- Home
- >
- Software Development
- >
- Developing a Methodology for Analyzing Open Source Communities – InApps 2022
Developing a Methodology for Analyzing Open Source Communities – InApps is an article under the topic Software Development Many of you are most interested in today !! Today, let’s InApps.net learn Developing a Methodology for Analyzing Open Source Communities – InApps in today’s post !
Read more about Developing a Methodology for Analyzing Open Source Communities – InApps at Wikipedia
You can find content about Developing a Methodology for Analyzing Open Source Communities – InApps from the Wikipedia website
InApps is developing a methodology for analyzing open source communities. To begin this effort, we decided to look at the composition of several open source projects. In an initial analysis, we’ve learned a bit about the companies and the people who are participating in the development of OpenStack, Docker, Kubernetes, and other new stack technologies. Some of the initial research can be found in our recent ebook about the container ecosystem, where 50 of the 71 open source projects we cataloged had an identifiable corporate sponsor.
When we looked at the contributors of a few of these projects, we found in many cases, development was led by a single party. The table below shows that many of the more popular projects associated with containers are dominated by just a few companies.
Percentage of Contributions Coming From Employees: Select Projects in the Container Ecosystem
Project | Top Contributor | Secondary Contributor | ||
Kubernetes | 72% | Red Hat | 15% | |
Docker | Docker | 58% | Red Hat | 7% |
Cloud Foundry | Pivotal/VMware | 67% | IBM | 11% |
Mesos | Mesosphere | 49% | 14% |
The Cloud Foundry number requires a bit more explanation. Although, our initial analysis found that Pivotal contributed 58 percent of the Cloud Foundry code, we also found another 10 percent from VMware, which shares the same parent company — EMC — as Pivotal. An additional 10 percent of the contributions come from “bots,” or continual integration software pipelines that automatically submit code that could come from Pivotal or third-parties, such as IBM. So Pivotal/VMware could be contributing as much as 77 percent of the Cloud Foundry code.
It is worth noting not all projects were dominated by a single company.

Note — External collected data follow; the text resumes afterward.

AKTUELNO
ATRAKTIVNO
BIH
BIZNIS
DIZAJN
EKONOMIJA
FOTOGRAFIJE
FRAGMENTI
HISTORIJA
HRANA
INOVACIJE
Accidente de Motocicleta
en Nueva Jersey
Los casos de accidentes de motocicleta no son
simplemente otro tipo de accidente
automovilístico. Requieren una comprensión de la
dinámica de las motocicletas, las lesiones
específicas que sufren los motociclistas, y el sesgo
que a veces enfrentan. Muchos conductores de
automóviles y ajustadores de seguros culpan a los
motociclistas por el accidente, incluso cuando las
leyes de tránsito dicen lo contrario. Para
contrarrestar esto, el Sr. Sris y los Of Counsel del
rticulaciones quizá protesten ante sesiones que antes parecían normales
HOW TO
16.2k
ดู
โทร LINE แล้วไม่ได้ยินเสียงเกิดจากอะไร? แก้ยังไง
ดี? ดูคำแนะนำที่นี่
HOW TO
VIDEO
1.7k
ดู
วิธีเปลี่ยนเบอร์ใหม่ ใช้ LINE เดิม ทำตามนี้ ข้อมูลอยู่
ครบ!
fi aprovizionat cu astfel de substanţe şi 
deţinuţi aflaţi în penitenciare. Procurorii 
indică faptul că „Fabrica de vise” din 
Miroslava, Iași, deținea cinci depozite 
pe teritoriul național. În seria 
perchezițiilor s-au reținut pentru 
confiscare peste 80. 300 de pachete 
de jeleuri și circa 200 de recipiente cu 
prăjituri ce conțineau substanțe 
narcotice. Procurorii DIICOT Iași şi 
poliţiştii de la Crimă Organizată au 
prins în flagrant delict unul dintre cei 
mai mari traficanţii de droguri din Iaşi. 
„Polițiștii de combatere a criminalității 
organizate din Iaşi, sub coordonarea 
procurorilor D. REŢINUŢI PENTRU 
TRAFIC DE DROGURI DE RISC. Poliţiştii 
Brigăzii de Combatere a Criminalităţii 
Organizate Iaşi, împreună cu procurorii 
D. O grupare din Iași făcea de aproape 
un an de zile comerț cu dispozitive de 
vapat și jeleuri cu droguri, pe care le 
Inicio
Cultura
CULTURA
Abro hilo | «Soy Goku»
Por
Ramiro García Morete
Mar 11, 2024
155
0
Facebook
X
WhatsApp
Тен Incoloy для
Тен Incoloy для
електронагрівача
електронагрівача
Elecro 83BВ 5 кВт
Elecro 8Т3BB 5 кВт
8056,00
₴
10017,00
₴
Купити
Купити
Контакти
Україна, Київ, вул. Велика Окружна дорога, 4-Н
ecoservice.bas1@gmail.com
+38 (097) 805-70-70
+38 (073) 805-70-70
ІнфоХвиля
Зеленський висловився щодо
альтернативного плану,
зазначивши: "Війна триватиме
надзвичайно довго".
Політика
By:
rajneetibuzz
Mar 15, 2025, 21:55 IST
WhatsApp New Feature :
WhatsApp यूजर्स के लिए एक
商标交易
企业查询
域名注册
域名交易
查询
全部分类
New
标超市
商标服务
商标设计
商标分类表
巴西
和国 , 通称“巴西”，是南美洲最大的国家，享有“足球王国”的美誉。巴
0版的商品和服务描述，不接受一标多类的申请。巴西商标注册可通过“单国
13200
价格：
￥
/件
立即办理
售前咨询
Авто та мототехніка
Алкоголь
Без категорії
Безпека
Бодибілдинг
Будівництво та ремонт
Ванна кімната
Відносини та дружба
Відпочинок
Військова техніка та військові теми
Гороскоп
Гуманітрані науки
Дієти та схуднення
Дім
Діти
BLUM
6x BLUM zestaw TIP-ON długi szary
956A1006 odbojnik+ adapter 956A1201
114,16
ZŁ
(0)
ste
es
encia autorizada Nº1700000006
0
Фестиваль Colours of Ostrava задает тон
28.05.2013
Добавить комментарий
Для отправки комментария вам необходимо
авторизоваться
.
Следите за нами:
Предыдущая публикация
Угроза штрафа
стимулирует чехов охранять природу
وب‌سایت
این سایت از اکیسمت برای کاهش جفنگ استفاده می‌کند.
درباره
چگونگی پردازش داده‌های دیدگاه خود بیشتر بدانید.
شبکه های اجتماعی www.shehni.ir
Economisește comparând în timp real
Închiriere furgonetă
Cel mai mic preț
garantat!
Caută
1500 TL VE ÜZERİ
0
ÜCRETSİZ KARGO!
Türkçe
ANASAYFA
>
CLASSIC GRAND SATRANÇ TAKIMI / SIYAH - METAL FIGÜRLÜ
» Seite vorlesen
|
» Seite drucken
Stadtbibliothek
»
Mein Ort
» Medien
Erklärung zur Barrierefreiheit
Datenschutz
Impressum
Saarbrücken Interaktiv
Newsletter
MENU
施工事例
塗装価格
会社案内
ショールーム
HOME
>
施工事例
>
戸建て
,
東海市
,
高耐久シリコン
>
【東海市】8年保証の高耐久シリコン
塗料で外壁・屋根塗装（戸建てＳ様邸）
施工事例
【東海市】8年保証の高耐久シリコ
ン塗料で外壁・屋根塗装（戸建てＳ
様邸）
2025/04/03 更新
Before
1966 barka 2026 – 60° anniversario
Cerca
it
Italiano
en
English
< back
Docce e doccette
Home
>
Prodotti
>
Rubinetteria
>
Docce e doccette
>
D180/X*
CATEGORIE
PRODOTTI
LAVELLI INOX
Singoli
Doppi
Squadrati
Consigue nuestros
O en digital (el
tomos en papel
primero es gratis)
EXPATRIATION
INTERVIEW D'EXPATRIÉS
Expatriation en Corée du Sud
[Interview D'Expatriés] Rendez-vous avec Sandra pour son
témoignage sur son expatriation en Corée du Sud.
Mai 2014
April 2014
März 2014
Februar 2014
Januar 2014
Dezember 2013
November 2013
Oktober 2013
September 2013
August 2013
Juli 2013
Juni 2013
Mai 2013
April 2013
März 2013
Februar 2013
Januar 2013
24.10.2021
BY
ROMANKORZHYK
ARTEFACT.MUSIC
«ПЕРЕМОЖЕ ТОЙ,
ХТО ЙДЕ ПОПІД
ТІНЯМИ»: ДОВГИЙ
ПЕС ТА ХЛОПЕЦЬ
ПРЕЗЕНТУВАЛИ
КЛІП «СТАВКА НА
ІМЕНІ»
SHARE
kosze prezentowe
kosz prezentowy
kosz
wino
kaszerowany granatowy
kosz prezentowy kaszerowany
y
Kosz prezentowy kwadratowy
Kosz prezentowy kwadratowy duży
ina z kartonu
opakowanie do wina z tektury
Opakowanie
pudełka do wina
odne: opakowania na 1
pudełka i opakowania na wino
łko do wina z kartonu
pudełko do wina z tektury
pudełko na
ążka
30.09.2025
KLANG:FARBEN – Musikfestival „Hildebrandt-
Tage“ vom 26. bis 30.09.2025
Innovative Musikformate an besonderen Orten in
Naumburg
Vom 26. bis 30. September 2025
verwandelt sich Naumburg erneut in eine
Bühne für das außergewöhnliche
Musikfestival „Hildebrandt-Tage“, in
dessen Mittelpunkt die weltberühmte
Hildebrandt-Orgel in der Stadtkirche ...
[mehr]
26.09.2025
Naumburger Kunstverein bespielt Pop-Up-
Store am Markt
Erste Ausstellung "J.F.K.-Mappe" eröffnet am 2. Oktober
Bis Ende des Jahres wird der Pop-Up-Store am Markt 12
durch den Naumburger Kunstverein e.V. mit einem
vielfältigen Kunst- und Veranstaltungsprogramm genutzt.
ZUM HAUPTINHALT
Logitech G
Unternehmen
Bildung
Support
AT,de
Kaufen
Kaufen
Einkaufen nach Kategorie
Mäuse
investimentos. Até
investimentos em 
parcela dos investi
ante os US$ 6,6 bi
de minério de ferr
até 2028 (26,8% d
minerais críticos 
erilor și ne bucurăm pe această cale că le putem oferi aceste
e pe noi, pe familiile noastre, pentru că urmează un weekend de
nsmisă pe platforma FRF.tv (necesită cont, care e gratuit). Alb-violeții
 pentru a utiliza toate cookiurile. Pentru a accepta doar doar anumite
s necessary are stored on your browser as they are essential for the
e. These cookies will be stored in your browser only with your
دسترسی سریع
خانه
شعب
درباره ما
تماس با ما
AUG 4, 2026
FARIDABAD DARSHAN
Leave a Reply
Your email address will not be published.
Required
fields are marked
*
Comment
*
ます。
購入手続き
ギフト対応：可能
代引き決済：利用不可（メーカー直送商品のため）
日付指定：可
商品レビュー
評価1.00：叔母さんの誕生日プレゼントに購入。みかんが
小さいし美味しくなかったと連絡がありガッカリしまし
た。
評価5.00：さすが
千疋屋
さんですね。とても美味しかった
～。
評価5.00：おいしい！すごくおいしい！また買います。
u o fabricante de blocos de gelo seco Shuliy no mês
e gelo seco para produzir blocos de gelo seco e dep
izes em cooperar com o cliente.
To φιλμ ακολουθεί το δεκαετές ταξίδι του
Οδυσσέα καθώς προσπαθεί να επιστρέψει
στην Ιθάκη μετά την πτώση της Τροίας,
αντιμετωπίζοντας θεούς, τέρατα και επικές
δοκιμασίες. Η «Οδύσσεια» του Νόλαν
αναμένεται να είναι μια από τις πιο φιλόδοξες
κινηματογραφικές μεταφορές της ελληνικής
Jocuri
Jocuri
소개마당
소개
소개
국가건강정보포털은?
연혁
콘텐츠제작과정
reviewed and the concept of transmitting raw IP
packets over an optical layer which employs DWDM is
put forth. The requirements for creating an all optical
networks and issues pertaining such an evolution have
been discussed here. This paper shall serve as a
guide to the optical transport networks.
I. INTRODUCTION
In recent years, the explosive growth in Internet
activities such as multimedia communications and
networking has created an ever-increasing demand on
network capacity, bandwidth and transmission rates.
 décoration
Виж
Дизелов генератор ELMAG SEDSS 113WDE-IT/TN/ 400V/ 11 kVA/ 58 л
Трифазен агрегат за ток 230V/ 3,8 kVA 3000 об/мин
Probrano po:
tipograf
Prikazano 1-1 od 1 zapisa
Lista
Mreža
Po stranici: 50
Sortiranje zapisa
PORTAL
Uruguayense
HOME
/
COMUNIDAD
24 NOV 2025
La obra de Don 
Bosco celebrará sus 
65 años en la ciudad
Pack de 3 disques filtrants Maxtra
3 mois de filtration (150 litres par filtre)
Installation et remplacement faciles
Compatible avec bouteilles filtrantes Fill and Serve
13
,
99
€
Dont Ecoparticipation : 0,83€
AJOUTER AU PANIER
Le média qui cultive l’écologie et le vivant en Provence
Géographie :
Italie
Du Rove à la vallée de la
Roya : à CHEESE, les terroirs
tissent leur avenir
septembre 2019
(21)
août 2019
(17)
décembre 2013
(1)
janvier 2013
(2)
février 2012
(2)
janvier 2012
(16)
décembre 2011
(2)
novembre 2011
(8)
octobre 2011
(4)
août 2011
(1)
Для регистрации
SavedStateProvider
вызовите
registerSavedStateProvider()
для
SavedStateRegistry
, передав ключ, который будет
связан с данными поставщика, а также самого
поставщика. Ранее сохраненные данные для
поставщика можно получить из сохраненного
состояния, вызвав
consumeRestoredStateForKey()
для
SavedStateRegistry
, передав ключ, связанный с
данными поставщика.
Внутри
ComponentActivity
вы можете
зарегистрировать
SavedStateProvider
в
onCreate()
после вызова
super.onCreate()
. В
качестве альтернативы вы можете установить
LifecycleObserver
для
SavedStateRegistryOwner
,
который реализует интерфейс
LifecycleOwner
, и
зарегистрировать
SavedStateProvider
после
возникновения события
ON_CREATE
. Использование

Both Linux and OpenStack are more heterogeneous communities, compare to the projects listed above:
Percentage of Contributions Coming From Employees: Projects With a More Diverse Contributor Base
Project | Top Contributor | Secondary Contributor | ||
OpenStack | HPE | 18% | Red Hat | 17% |
Linux | Intel | 11% | Red Hat | 8% |
Comparing OpenStack with Cloud Foundry contributions in a more visual way, would look something like this:
If nothing else, the above numbers show that open source software development, at least for the enterprise, may not always be a community driven process. And this is nothing new: Open source has long enjoyed a strong helping hand from corporations. We plan to investigate in a follow-up article whether this a good or bad thing for our readers and the technologies they use. And we’d like to hear your feedback.
Methodology
To create the first table above, data about contributors was collected using a tool called Blockspring that accessed the GitHub API to pull information about contributors to specific repositories. Although each project has multiple repositories, TNS chose to focus on the primary repository for each.
Since GitHub does not identify a contributor’s employer, we identified this information as follows: TNS used company domain names that were in the email or website fields. However, because a majority of contributors provided Gmail addresses or no email address at all, we used other means to identify their employers’ name. Blockspring, for instance, has an algorithm that cross-checks a person’s email address and username across several social networks and databases. Clearbit and FullContact APIs were also used to collect information.
While none of these methods are perfect, they were accurate a vast majority of the time. For those people that still did not have company information, every personal website that was provided was reviewed. Additionally, if a real user name was provided, a search for the person on LinkedIn was conducted and then verified that their picture and other information was similar to what was included on their GitHub profile.
Note that the number of contributions reviewed differs from that seen on GitHub’s own dashboards because of how we counted contributions from merged repositories and those handled by bots.
The second table, with Linux and OpenStack, contains data from reports published by the organizations themselves, the Linux Foundation and The OpenStack Foundation, respectively. In both cases, they mined profiles from GitHub and other version control systems as well as the text of commits and communication about issue resolution.
Docker, Hewlett Packard Enterprise, IBM, Intel, Pivotal, Red Hat and VMware are sponsors of InApps.
Feature image Groucho Marx via Pixabay. Chart icons via Freepik.
InApps is a wholly owned subsidiary of Insight Partners, an investor in the following companies mentioned in this article: Docker.
Source: InApps.net
Let’s create the next big thing together!
Coming together is a beginning. Keeping together is progress. Working together is success.